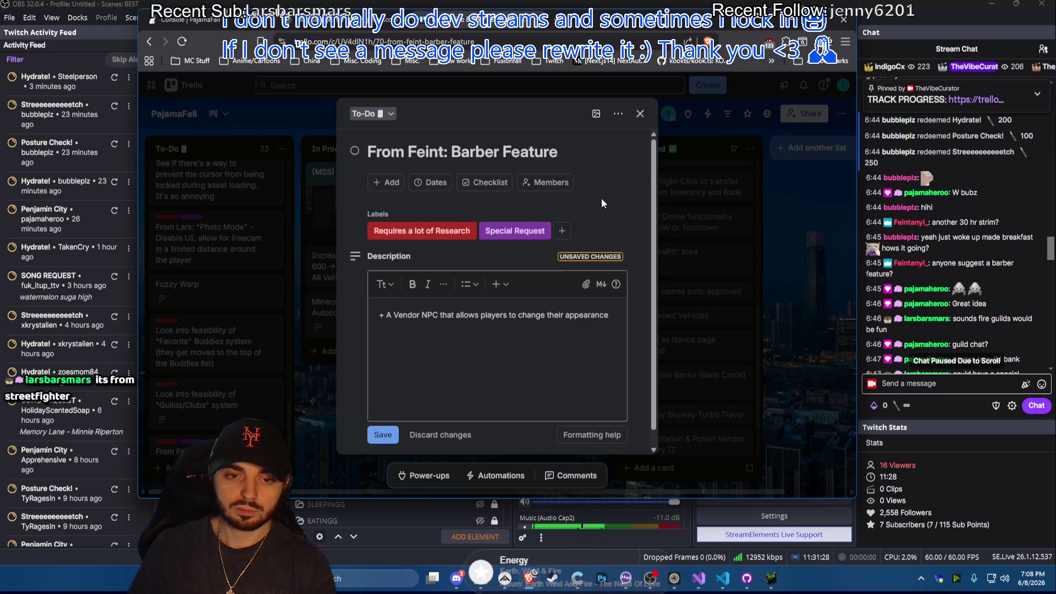
click(390, 438)
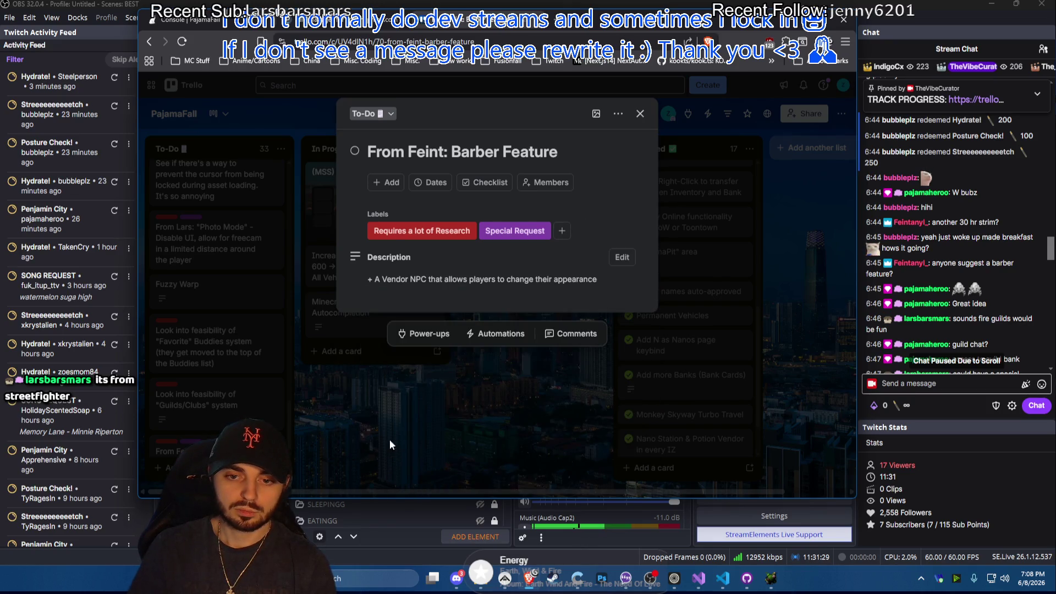
click(215, 361)
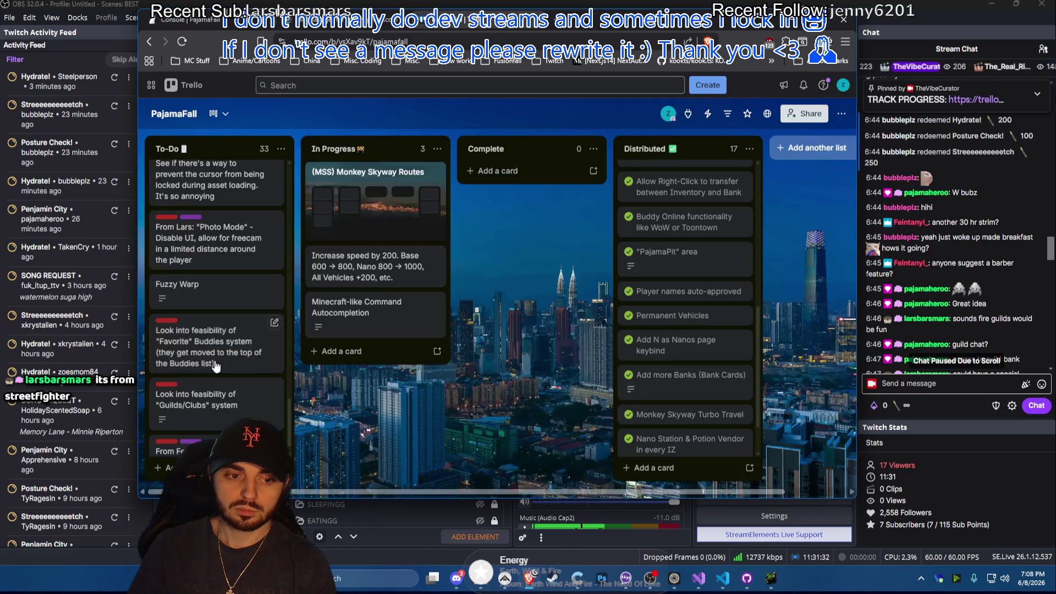
scroll(1010, 285, down, 2)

**YOUR TASK**: The whole listing is to be written out exactly; the pictures stay out of the copy.

**RESULT OF THE EXERCISE**:
click(390, 438)
click(215, 361)
scroll(1010, 285, down, 2)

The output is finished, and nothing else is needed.